Prose/Style: While technically well written, the plot’s foundation is undermined by a strong tell-not-show method of storytelling, relying too heavily on repetitious internal monologue.
Originality: This book features an uncommon plot and unique take on modern-day romance and one that highlighted some pervasive, but little seen, aspects of military life.
Character Development: Each character is lovingly drawn and well-fleshed out, but certain aspects are over-emphasized, turning the characters into only that single trait (i.e., Anne and her thoughts on children. A bit more about her hobbies and fascinating work would have been appreciated). Some expansion of the characters' origins and motives would strengthen the cast and overall plot.
by Jenilee Wallace
Plot: “He's My Future” is a romance novel that follows the conventions of the genre with a bit of Nashville spunk, though outside forces seem to have it in for Renee and Tyler.
Prose/Style: Wallace has a fun, easy-to-read style that serves the romance well.
Originality: “He's My Future” has a fairly standard story arc, though the fact that there is a revenge plot brewing against our heroes is sure to keep readers excited for book 2.
Character Development: The characters in Jenilee Wallace's contemporary novel are pretty typical of the genre. Renee is sweet while and Tyler has a rougher edge. Both remain relatable throughout the story.
by Linore Rose Burkard
Plot: There is an interesting meta-like overlap between the storyline of the author and character Claire's professional and romantic struggles, as well as that of St. John's.

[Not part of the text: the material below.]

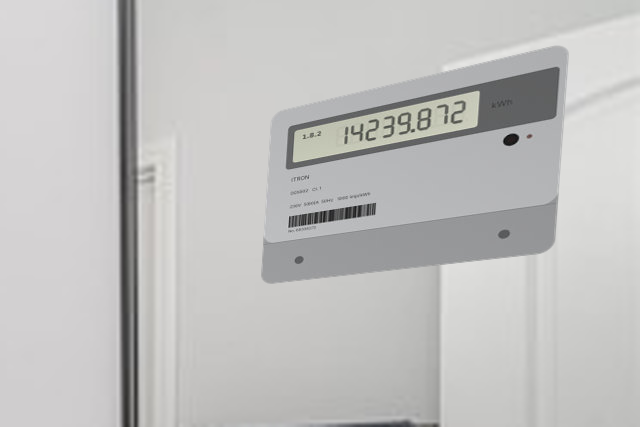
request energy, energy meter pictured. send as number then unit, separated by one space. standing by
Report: 14239.872 kWh
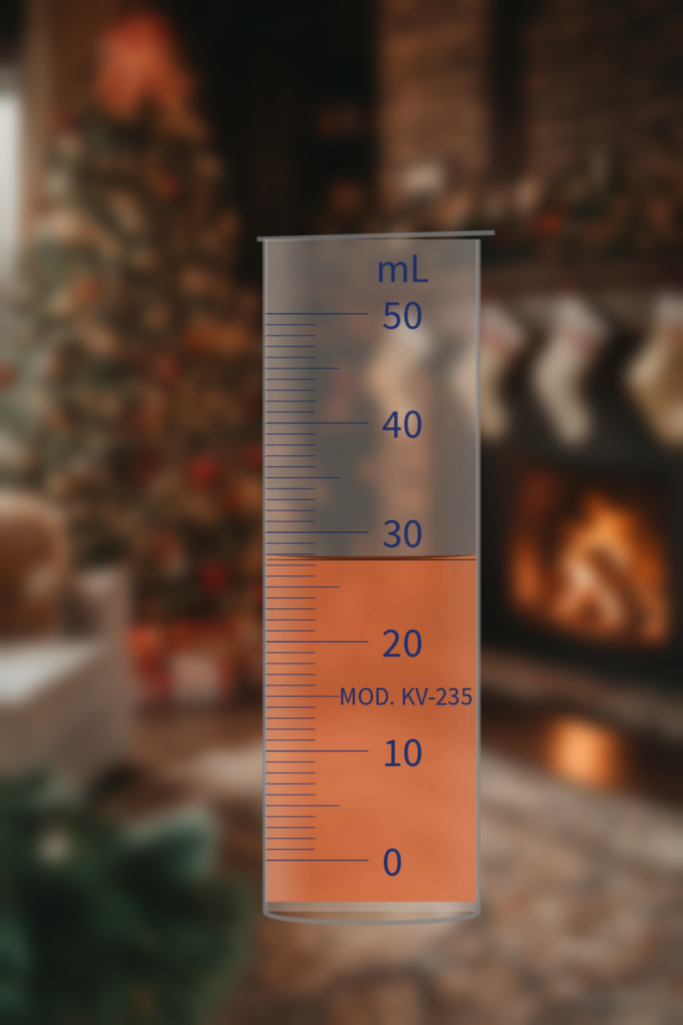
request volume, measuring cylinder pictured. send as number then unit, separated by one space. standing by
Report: 27.5 mL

Prose/Style: While the plot is intriguing, the sentences here are clunky and do not successfully set character or environment moods.

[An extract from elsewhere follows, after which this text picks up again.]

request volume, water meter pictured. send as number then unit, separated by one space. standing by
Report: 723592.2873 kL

Originality: The use of introductory quotes per chapter is unnecessary and does little to add to the text.
Character Development: Miss Andrews physicality aptly portrays her rambunctious nature, while Claire is consistently portrayed as insecure and skeptical, which is what is largely responsible for her predicaments.
by Josh Conley Jr
Plot: Conley's crime story offers an awkward blend of elements, integrating erotica into a central character's somewhat dubious quest for religious redemption. The author transitions between past and present events with a degree of fluidity, but circumstances often blur into one another, with more attention paid to graphically detailed scenes of sexual intimacy than to truly compelling storytelling.
Prose: The author effectively describes settings and action sequences, but the prose tends toward flat and blatant; dialogue, meanwhile, is frequently unrealistic and grandiose.

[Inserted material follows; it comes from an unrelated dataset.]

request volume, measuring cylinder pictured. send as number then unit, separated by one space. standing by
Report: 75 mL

Originality: While this novel is unique in its blending of genre conventions, the story ultimately falls short of memorable substance.
Character Development: Character development is insufficient in this work, with individuals coming across as interchangeable. Female characters are often reduced to sexual stereotypes; as a result, readers may have difficulties investing in the story's weightier content.
by Jenilee Wallace
Plot: Although "The Only Future I Want" follows a plot that will be familiar to readers of the romance genre, it often felt rushed, as if moving from moment to moment instead of creating a firm narrative.
Prose/Style: The prose of the book is solid, but there are several sentences in various chapters that have issues as far as tense and making sense. The prose here doesn't do much to help the book stand out.
Originality: The plot of "The Only Future I Want" is somewhat lacking in originality when it comes to the romance genre. Hunter, the stereotypical ladies' man, begins falling for Sherry, the coworker who doesn't know she's beautiful and who he never noticed before.
Character Development: The characters of "The Only Future I Want" are not well developed. Hunter and Sherry aren't clear as characters to the reader, only described in the most basic of terms and/or stereotypes. Hunter is the well-muscled player and Sherry is a quiet knockout who doesn't know how beautiful she is.